Posted by mgo | April 23, 2008 2:07 PM
"Synchronization is the killer application for the modern Web, and Ozzie seems to understand this really well."
If Ozzie understands this so well, why does Feedsync still not have a client-side processing agent to make the RSS feeds useful? Why has this system not used Feedsync but appears to be yet another direction for making RSS feeds the plumbing for Microsoft's latest platform lock-in strategy?
Posted by portuno | April 23, 2008 3:21 PM
What happened, did you get a massage after the first post, and then calmly write the second one? :-)
Both are good, and in some ways excellently analytical, posts on the breadth of LM. You get a couple things wrong on the strategy but those are minor compared with the overall scope. The only big error you make is really a terminological one, in which you correctly assess "open" from a data standpoint (re Facebook) but incorrectly from a protocols/platform standpoint (Live Mesh). Get another massage, you'll feel much better! Anyway, I always enjoy reading - lewis
Posted by Lewis Shepherd | April 23, 2008 4:21 PM
So they slapped a new coat of paint on Live ID, added a spare tire, and called it a new model.
We've been there, done that, and have the t-shirt.
Posted by LedBetter | April 23, 2008 4:35 PM
"The Web has resurfaced this past problem and magnified its negative impact"
WTF? That statement is so inane, it isn't even wrong. If anything, the "web" has broadened access to information and removed the barriers set up by proprietary applications. MSFT doesn't like this one bit and is trying to restore the barriers under the guise of B.S. like Live Mesh.
Posted by Ed T | April 24, 2008 12:51 AM
Unless they change their complicated unusable web interfaces for Microsoft products,
I don't see anyone surfing over there.
Goggle Documents already exists and is functional
Keeping in mind that their previous web services are bombing, how could this product ever catch up?
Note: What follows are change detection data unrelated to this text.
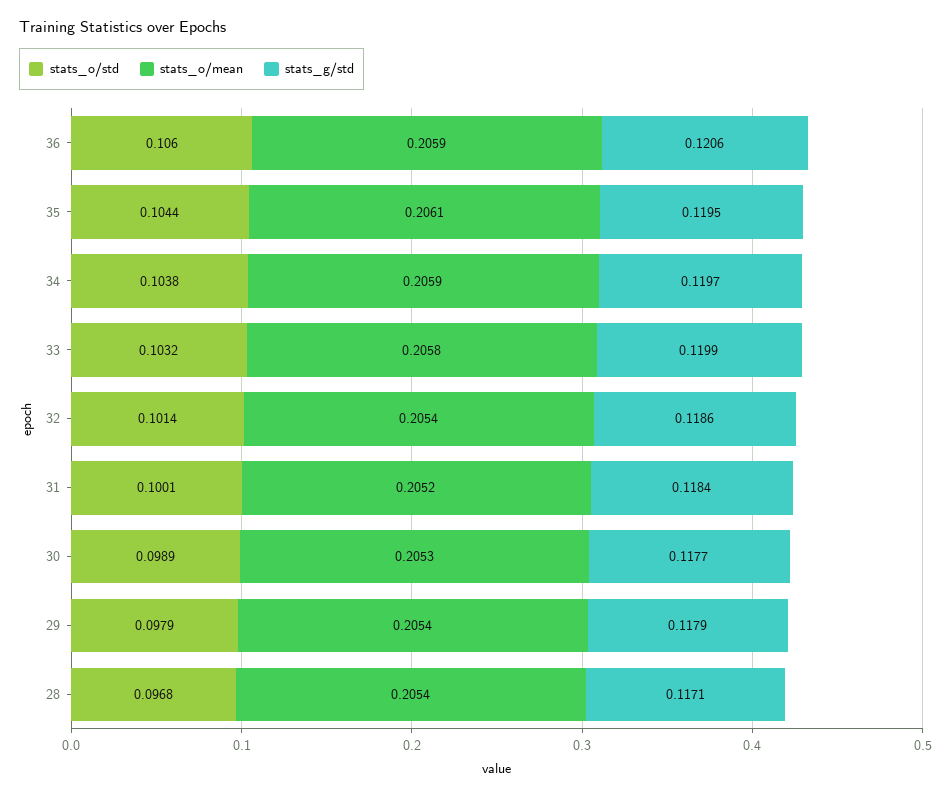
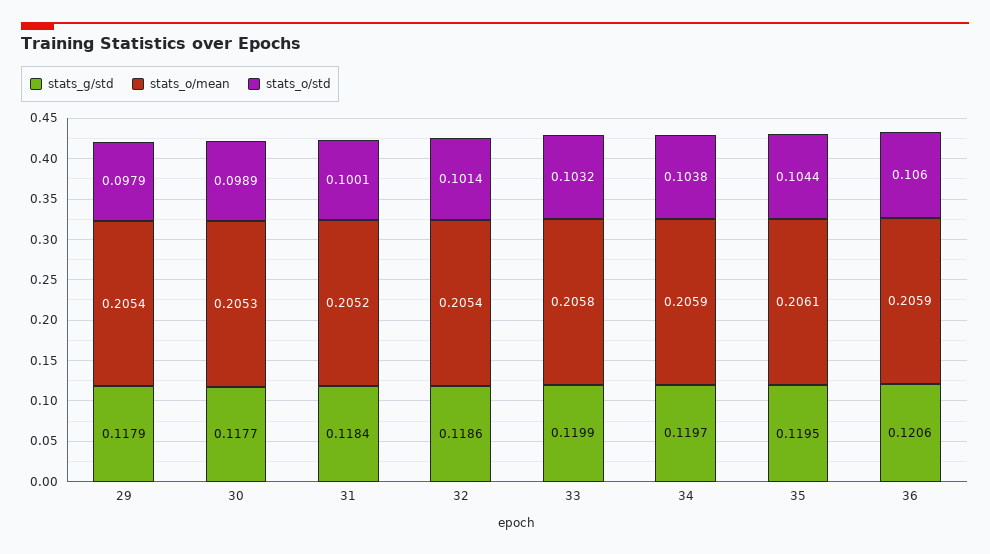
stats_o/std, 28: 0.0968 -> none
stats_o/mean, 28: 0.2054 -> none
stats_g/std, 28: 0.1171 -> none

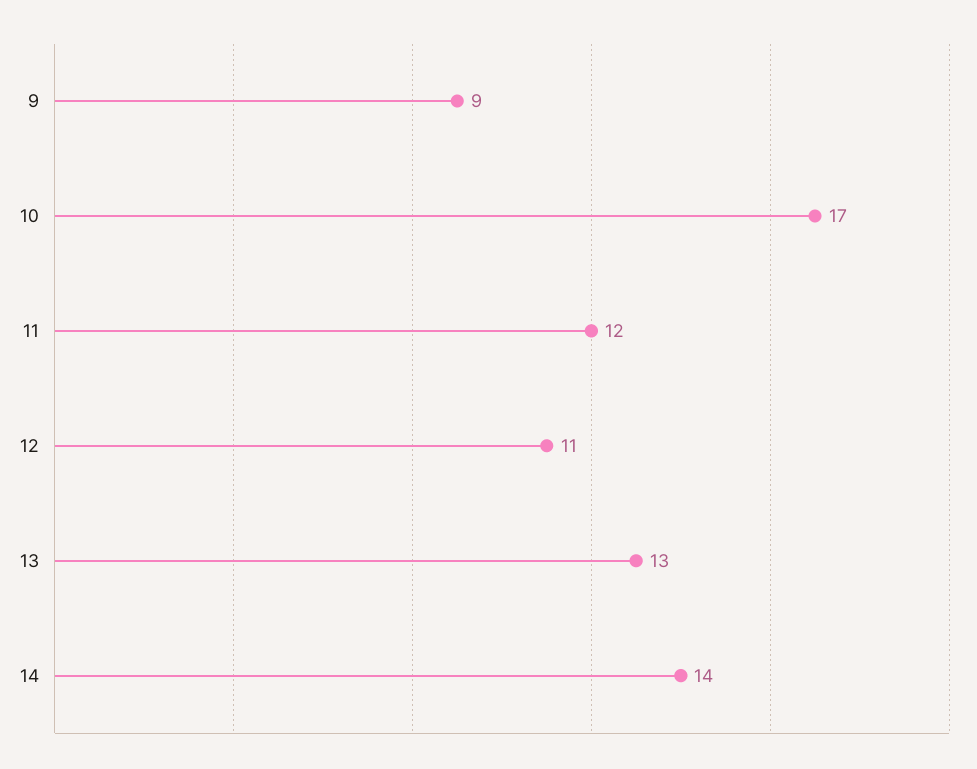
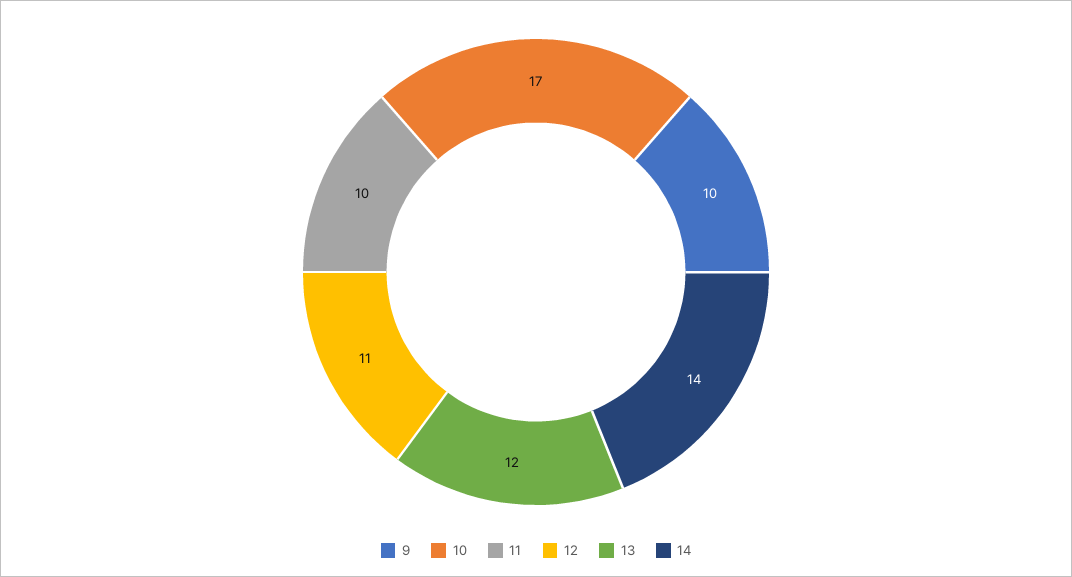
9: 9 -> 10
11: 12 -> 10
13: 13 -> 12

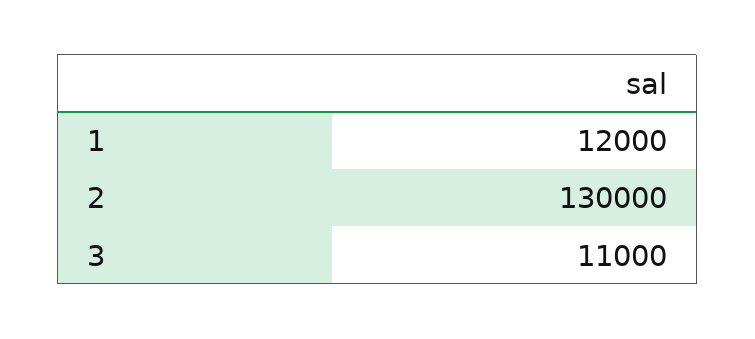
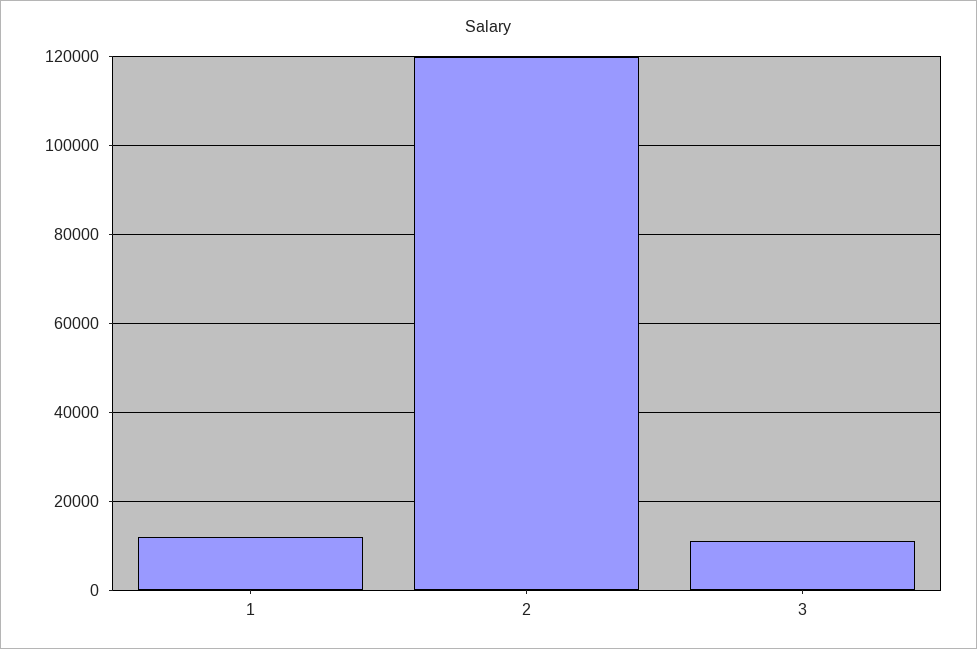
2: 130000 -> 120000

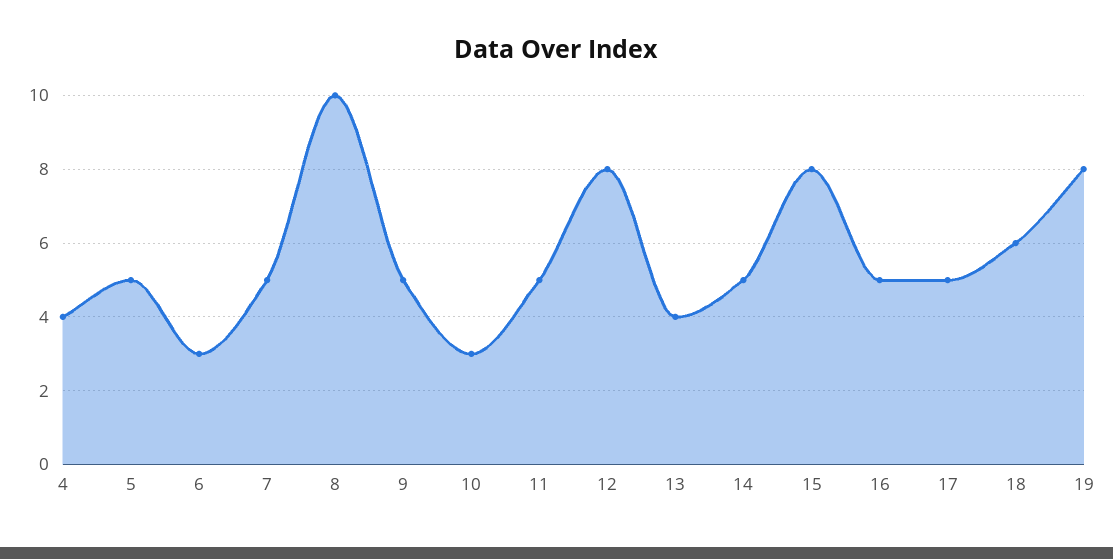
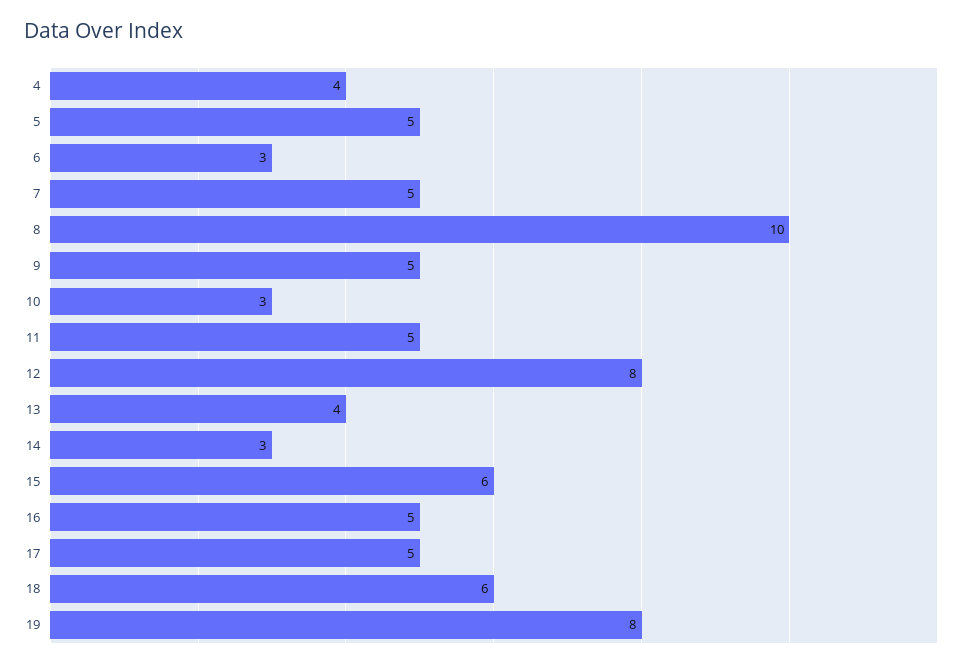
14: 5 -> 3
15: 8 -> 6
Posted by DCSOS | April 24, 2008 5:02 PM
Joe,
You are a fool.
Posted by nwconfig | April 24, 2008 6:57 PM
While it is an intriguing idea, Microsoft has never been synonymous with "open" of any kind. While the theory of file format synchronization and distribution of data is nice, Microsoft can't maintain a stranglehold on it because it's already past them. The popularity of the Internet and it's truly open standards (even if MS chooses to ignore them in favor of IE browser plugins like Active X) are going to be extremely difficult from an inertia standpoint for Microsoft to overcome. With so many truly open standards out there for vendors to pick from that they WOULDN'T have to license from Microsoft, why would they choose to spend money they don't have to and waste a valuable competitive advantage?
In short, Microsoft is going to really have to hit one out of the park on this - and this where the fences are set at about 500ft. I just don't see it happening.